Marc Buelens
“La pauvreté n’a rien de sexy”
La plupart des idéologies véhiculent une vision très négative de la pauvreté, d’après Marc Buelens, professeur émérite à la Vlerick Business School.
Pour les uns, la pauvreté est une injustice car personne ne demande à tomber dans la précarité. Pour les autres, elle constitue un scandale qui découle des escroqueries des riches. On la voit aussi comme une punition infligée par l’un ou l’autre dieu ou encore comme le résultat d’un sens des responsabilités déficient. La pauvreté est aussi le dénominateur commun du groupe des non-productifs qui profitent du “système”.
Quel que soit votre avis sur le sujet, aucune de ces perceptions ne repose sur un respect fondamental du pauvre considéré tantôt comme une victime, tantôt comme un profiteur. Celui qui se trouve ainsi rangé dans une case est vidé de toute l’énergie dont il aurait besoin pour remédier à son sort.
Quel contraste avec l’approche du CPAS de Courtrai. J’ai eu l’occasion d’échanger quelques mots dans le train avec un collaborateur du service Communication, Dirk Vandenberghe. Il m’a montré un exemplaire de SIEN, un magazine glossy (comprenez : sur papier glacé) destiné aux personnes précarisées.
Les paradoxes sont toujours bien présents dans notre société. Ce magazine très professionnel avec un regard neuf, des photos pleine page, des reportages, des illustrations et des interviews s’adresse à tous ceux dont la vie est tout sauf glossy. J’avais donc du mal à comprendre le raisonnement sous-jacent. Ne vaudrait-il pas mieux utiliser tout cet argent pour aider directement les pauvres plutôt que pour publier ce magazine de luxe ? Une telle approche ne représente-t-elle pas un affront pour le public cible ?
La pauvreté n’a rien de sexy
On me répond qu’il s’agit d’un bel exemple d’entrepreneuriat des pouvoirs publics et de rupture avec des schémas de pensée cadenassés. Je comprends alors qu’on peut aborder la pauvreté sous un autre angle que celui de la stigmatisation.
Les gens qui glissent à travers les mailles de tous les autres filets peuvent compter sur les dispositifs de sécurité ultimes que leur offre le CPAS, qui est souvent leur dernier recours.
C’est bien connu, être pauvre coûte cher : quand on est dans le besoin, on a du mal à trouver l’issue de secours, on n’a pas accès à des canaux de distribution moins chers et on est souvent la proie d’escrocs.
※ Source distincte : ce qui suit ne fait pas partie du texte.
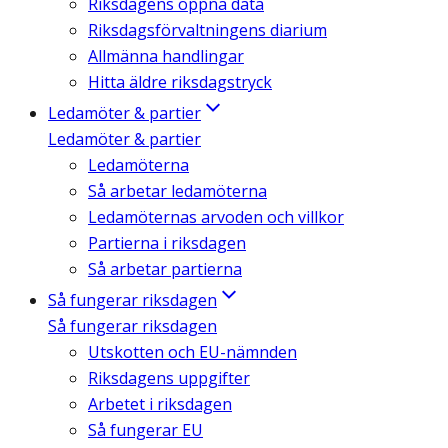
Riksdagens öppna data
Riksdagsförvaltningens diarium
Allmänna handlingar
Hitta äldre riksdagstryck
Ledamöter & partier
Ledamöter & partier
Ledamöterna
Så arbetar ledamöterna
Ledamöternas arvoden och villkor
Partierna i riksdagen
Så arbetar partierna
Så fungerar riksdagen
Så fungerar riksdagen
Utskotten och EU-nämnden
Riksdagens uppgifter
Arbetet i riksdagen
Så fungerar EU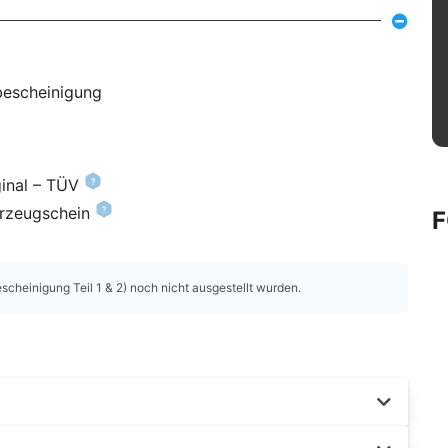
bescheinigung
inal – TÜV
hrzeugschein
heinigung Teil 1 & 2) noch nicht ausgestellt wurden.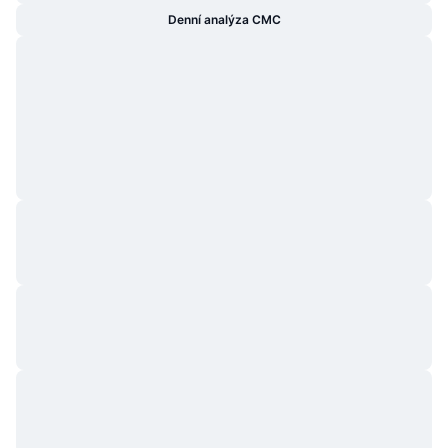
Denní analýza CMC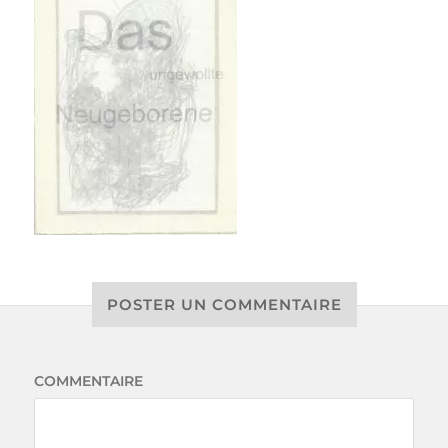
POSTER UN COMMENTAIRE
COMMENTAIRE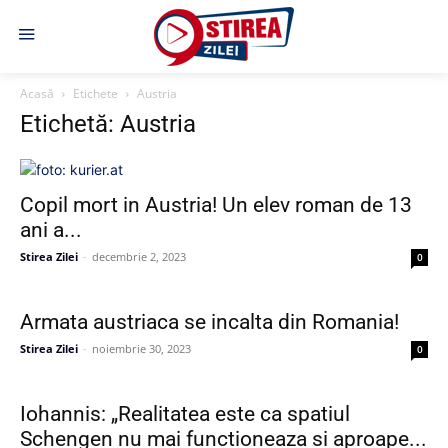
Acasă
Etichete
Austria
Etichetă: Austria
Copil mort in Austria! Un elev roman de 13
ani a...
Stirea Zilei
-
decembrie 2, 2023
0
Armata austriaca se incalta din Romania!
Stirea Zilei
-
noiembrie 30, 2023
0
Iohannis: „Realitatea este ca spatiul
Schengen nu mai functioneaza si aproape...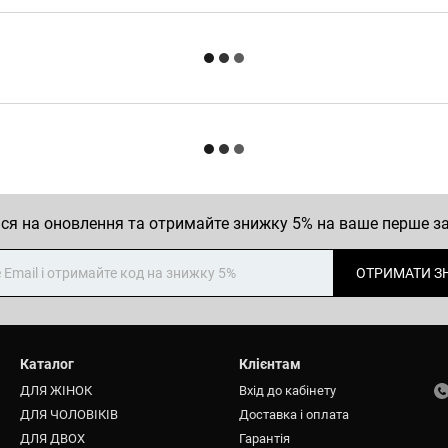
ся на оновлення та отримайте знижку 5% на ваше перше 
ОТРИМАТИ З
Каталог
Клієнтам
ДЛЯ ЖІНОК
Вхід до кабінету
ДЛЯ ЧОЛОВІКІВ
Доставка і оплата
ДЛЯ ДВОХ
Гарантія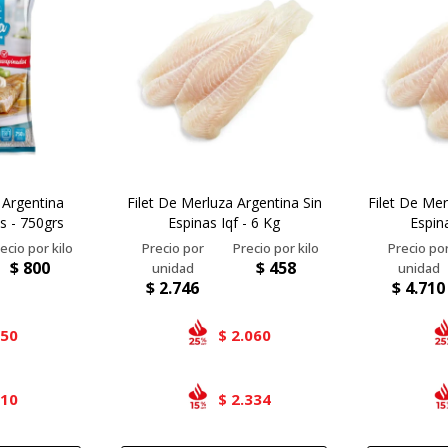
 Argentina
Filet De Merluza Argentina Sin
Filet De Mer
as - 750grs
Espinas Iqf - 6 Kg
Espin
$
800
$
458
$
2.746
$
4.710
450
2.060
$
510
2.334
$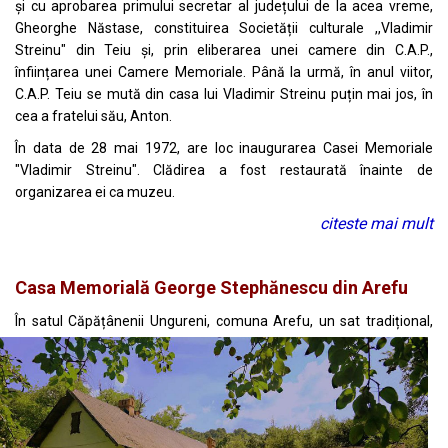
și cu aprobarea primului secretar al județului de la acea vreme,
Gheorghe Năstase, constituirea Societății culturale ,,Vladimir
Streinu" din Teiu și, prin eliberarea unei camere din C.A.P.,
înființarea unei Camere Memoriale. Până la urmă, în anul viitor,
C.A.P. Teiu se mută din casa lui Vladimir Streinu puțin mai jos, în
cea a fratelui său, Anton.
În data de 28 mai 1972, are loc inaugurarea Casei Memoriale
"Vladimir Streinu". Clădirea a fost restaurată înainte de
organizarea ei ca muzeu.
citeste mai mult
Casa Memorială George Stephănescu din Arefu
Î
n satul Căpățânenii Ungureni, comuna Arefu, un sat tradițional,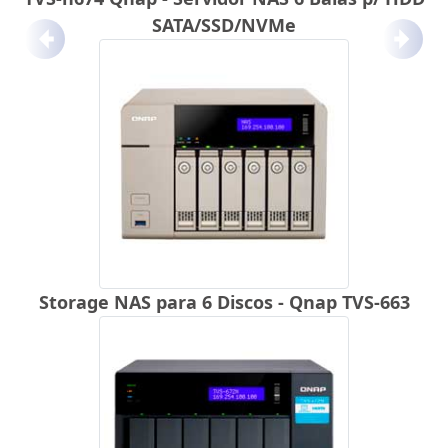
SATA/SSD/NVMe
Anterior
Próx
Storage NAS para 6 Discos - Qnap TVS-663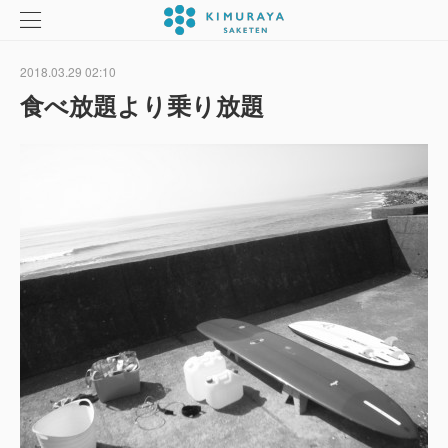
2018.03.29 02:10
食べ放題より乗り放題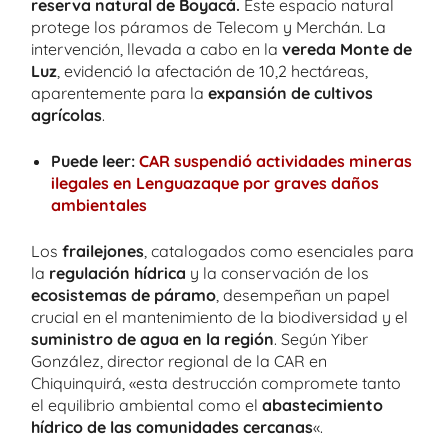
reserva natural de Boyacá.
Este espacio natural
protege los páramos de Telecom y Merchán. La
intervención, llevada a cabo en la
vereda Monte de
Luz
, evidenció la afectación de 10,2 hectáreas,
aparentemente para la
expansión de cultivos
agrícolas
.
Puede leer:
CAR suspendió actividades mineras
ilegales en Lenguazaque por graves daños
ambientales
Los
frailejones
, catalogados como esenciales para
la
regulación hídrica
y la conservación de los
ecosistemas de páramo
, desempeñan un papel
crucial en el mantenimiento de la biodiversidad y el
suministro de agua en la región
. Según Yiber
González, director regional de la CAR en
Chiquinquirá, «esta destrucción compromete tanto
el equilibrio ambiental como el
abastecimiento
hídrico de las comunidades cercanas
«.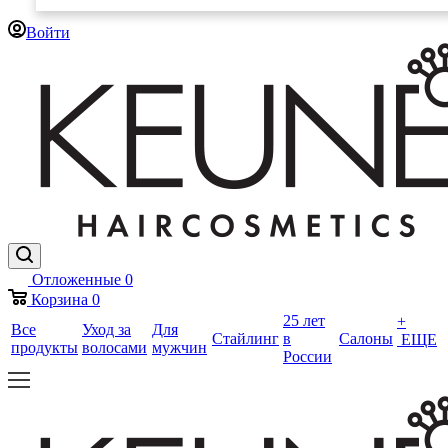
Войти
Отложенные
0
Корзина
0
25 лет
+
Все
Уход за
Для
Стайлинг
в
Салоны
ЕЩЕ
продукты
волосами
мужчин
России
La plupart du temps, les personnes en butte à des difficultés financières ignorent comment elles peuvent se sortir de la pauvreté ou éviter d’y retomber.
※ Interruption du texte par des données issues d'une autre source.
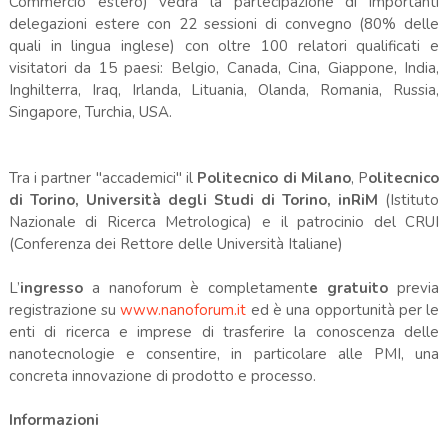
Commercio estero) vedrà la partecipazione di importanti
delegazioni estere con 22 sessioni di convegno (80% delle
quali in lingua inglese) con oltre 100 relatori qualificati e
visitatori da 15 paesi: Belgio, Canada, Cina, Giappone, India,
Inghilterra, Iraq, Irlanda, Lituania, Olanda, Romania, Russia,
Singapore, Turchia, USA.
Tra i partner "accademici" il
Politecnico di Milano
, P
olitecnico
di Torino, Università degli Studi di Torino, inRiM
(Istituto
Nazionale di Ricerca Metrologica) e il patrocinio del CRUI
(Conferenza dei Rettore delle Università Italiane)
L’
ingresso
a nanoforum è completament
e gratuito
previa
registrazione su
www.nanoforum.it
ed è una opportunità per le
enti di ricerca e imprese di trasferire la conoscenza delle
nanotecnologie e consentire, in particolare alle PMI, una
concreta innovazione di prodotto e processo.
Informazioni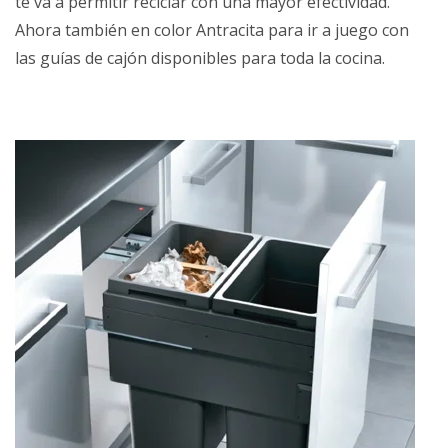
te va a permitir reciclar con una mayor efectividad.
Ahora también en color Antracita para ir a juego con
las guías de cajón disponibles para toda la cocina.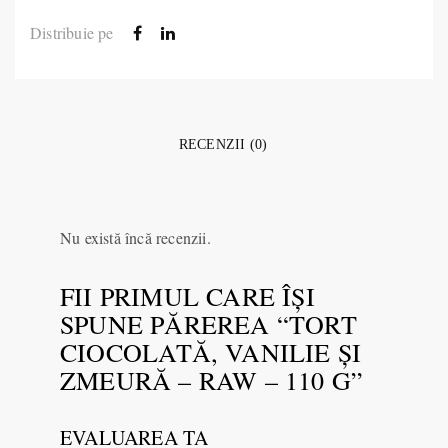
Distribuie pe
RECENZII (0)
Nu există încă recenzii.
FII PRIMUL CARE ÎȘI
SPUNE PĂREREA “TORT
CIOCOLATĂ, VANILIE ŞI
ZMEURĂ – RAW – 110 G”
EVALUAREA TA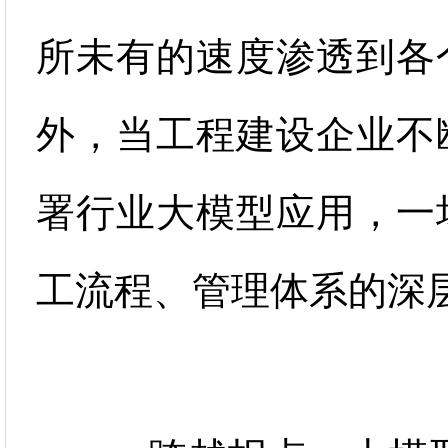
所未有的速度渗透到各
外，当工程建设企业不
署行业大模型应用，一
工流程、管理体系的深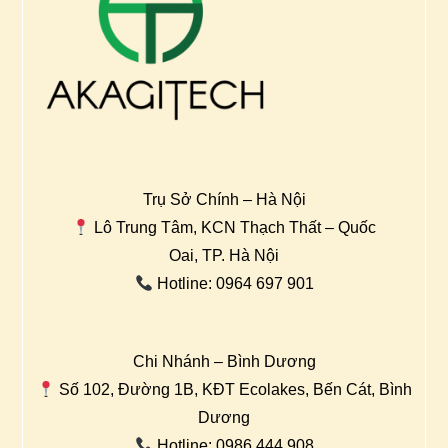
Trụ Sở Chính – Hà Nội
Lô Trung Tâm, KCN Thạch Thất – Quốc
Oai, TP. Hà Nội
Hotline: 0964 697 901
Chi Nhánh – Bình Dương
Số 102, Đường 1B, KĐT Ecolakes, Bến Cát, Bình
Dương
Hotline: 0986 444 908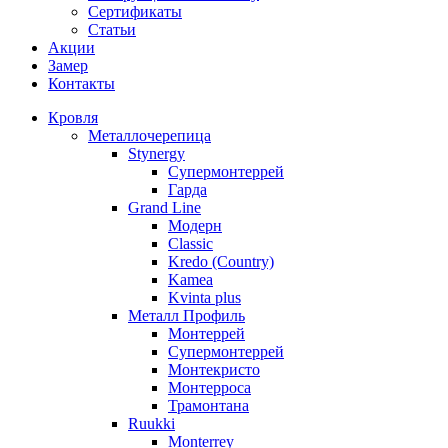
Сертификаты
Статьи
Акции
Замер
Контакты
Кровля
Металлочерепица
Stynergy
Супермонтеррей
Гарда
Grand Line
Модерн
Classic
Kredo (Country)
Kamea
Kvinta plus
Металл Профиль
Монтеррей
Супермонтеррей
Монтекристо
Монтерроса
Трамонтана
Ruukki
Monterrey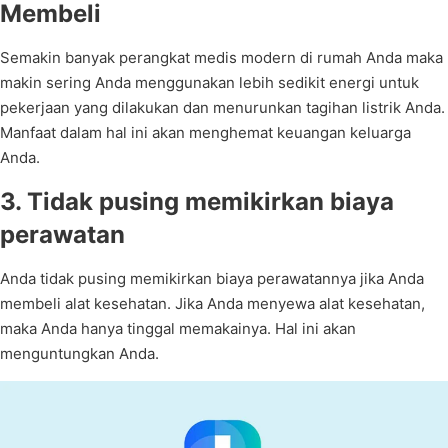
Membeli
Semakin banyak perangkat medis modern di rumah Anda maka
makin sering Anda menggunakan lebih sedikit energi untuk
pekerjaan yang dilakukan dan menurunkan tagihan listrik Anda.
Manfaat dalam hal ini akan menghemat keuangan keluarga
Anda.
3. Tidak pusing memikirkan biaya
perawatan
Anda tidak pusing memikirkan biaya perawatannya jika Anda
membeli alat kesehatan. Jika Anda menyewa alat kesehatan,
maka Anda hanya tinggal memakainya. Hal ini akan
menguntungkan Anda.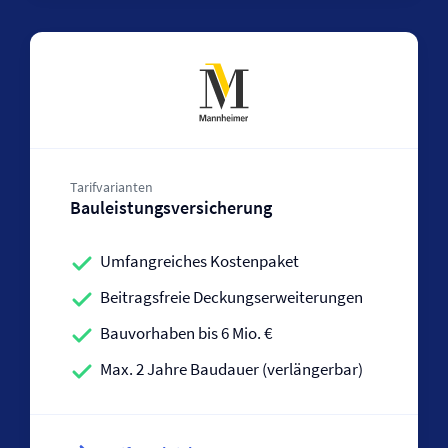
Tarifvarianten
Bauleistungs­versicherung
Umfangreiches Kostenpaket
Beitragsfreie Deckungserweiterungen
Bauvorhaben bis 6 Mio. €
Max. 2 Jahre Baudauer (verlängerbar)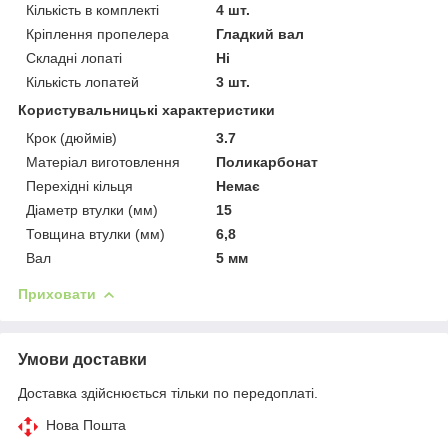
Кількість в комплекті
4 шт.
Кріплення пропелера
Гладкий вал
Складні лопаті
Ні
Кількість лопатей
3 шт.
Користувальницькі характеристики
Крок (дюймів)
3.7
Матеріал виготовлення
Поликарбонат
Перехідні кільця
Немає
Діаметр втулки (мм)
15
Товщина втулки (мм)
6,8
Вал
5 мм
Приховати
Умови доставки
Доставка здійснюється тільки по передоплаті.
Нова Пошта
Dans une perspective purement économique, il est important de réduire le nombre de personnes “dépendantes”. Le CPAS de Courtrai voulait au départ rédiger un guide, une sorte de Routard de la pauvreté. Mais son public cible a rejeté ce projet. Un “répertoire” ennuyeux ne présentait pour eux aucun attrait d’autant plus qu’il serait dépassé après quelques semaines.
C’est ainsi qu’est née l’idée de publier quatre fois par an ce magazine sur papier glacé stylé et truffé de solutions concrètes, d’exemples passionnants et d’histoires inspirantes. Des grands maîtres-coqs y expliquent comment préparer un repas sain et délicieux à moindres frais. On y trouve aussi une foule d’informations utiles sur les chèques taxi, l’économie collaborative, les bourses d’études, les loyers, les formations professionnelles.
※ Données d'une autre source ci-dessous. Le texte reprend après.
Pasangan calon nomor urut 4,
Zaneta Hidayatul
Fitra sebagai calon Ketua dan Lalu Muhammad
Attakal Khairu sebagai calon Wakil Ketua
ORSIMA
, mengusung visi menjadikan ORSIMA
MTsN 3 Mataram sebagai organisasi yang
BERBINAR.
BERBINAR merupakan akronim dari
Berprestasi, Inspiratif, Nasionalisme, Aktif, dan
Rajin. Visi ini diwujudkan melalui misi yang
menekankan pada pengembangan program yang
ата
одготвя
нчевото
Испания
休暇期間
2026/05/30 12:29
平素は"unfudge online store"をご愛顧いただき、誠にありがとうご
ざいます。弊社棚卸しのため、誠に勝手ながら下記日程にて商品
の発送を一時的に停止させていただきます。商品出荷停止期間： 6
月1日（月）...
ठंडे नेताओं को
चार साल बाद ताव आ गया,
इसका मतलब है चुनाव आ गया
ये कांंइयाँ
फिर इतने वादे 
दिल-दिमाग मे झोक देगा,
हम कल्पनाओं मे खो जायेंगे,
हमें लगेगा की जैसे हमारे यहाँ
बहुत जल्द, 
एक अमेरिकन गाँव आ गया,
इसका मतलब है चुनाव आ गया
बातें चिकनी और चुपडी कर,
Toujours conformément aux principes de la déontologie journalistique, il n’y a aucune communication déguisée des pouvoirs publics. La parole est donnée non pas à des fonctionnaires ou des échevins mais à des gens qui témoignent, racontent, passionnent. Le magazine s’intéresse non seulement à l’approche des autorités mais aussi à des initiatives privées visant à aider les plus démunis.
Les textes sont parfaits, les photos magnifiques, l’ensemble professionnel. Les numéros – par ailleurs gratuits – sont disponibles dans des points de distribution fixes et, selon une enquête de suivi, arrivent à toucher leur public cible qui n’est autre que la communauté peu sexy des personnes dans le besoin. Le contraire m’aurait étonné. Et le CPAS compte un autre exploit à son actif. Chaque exemplaire ne lui coûte que 0,65 euro. Impossible de faire mieux, à moins de pousser des fournisseurs dans la pauvreté…
Ce qui m’a le plus frappé ? L’approche créative et originale. Je propose donc que chaque candidat aux prochaines élections communales promette de collaborer à une initiative véritablement innovatrice dans au moins un domaine de la politique, qu’il soit élu dans la majorité ou l’opposition. Voilà qui serait politiquement innovant.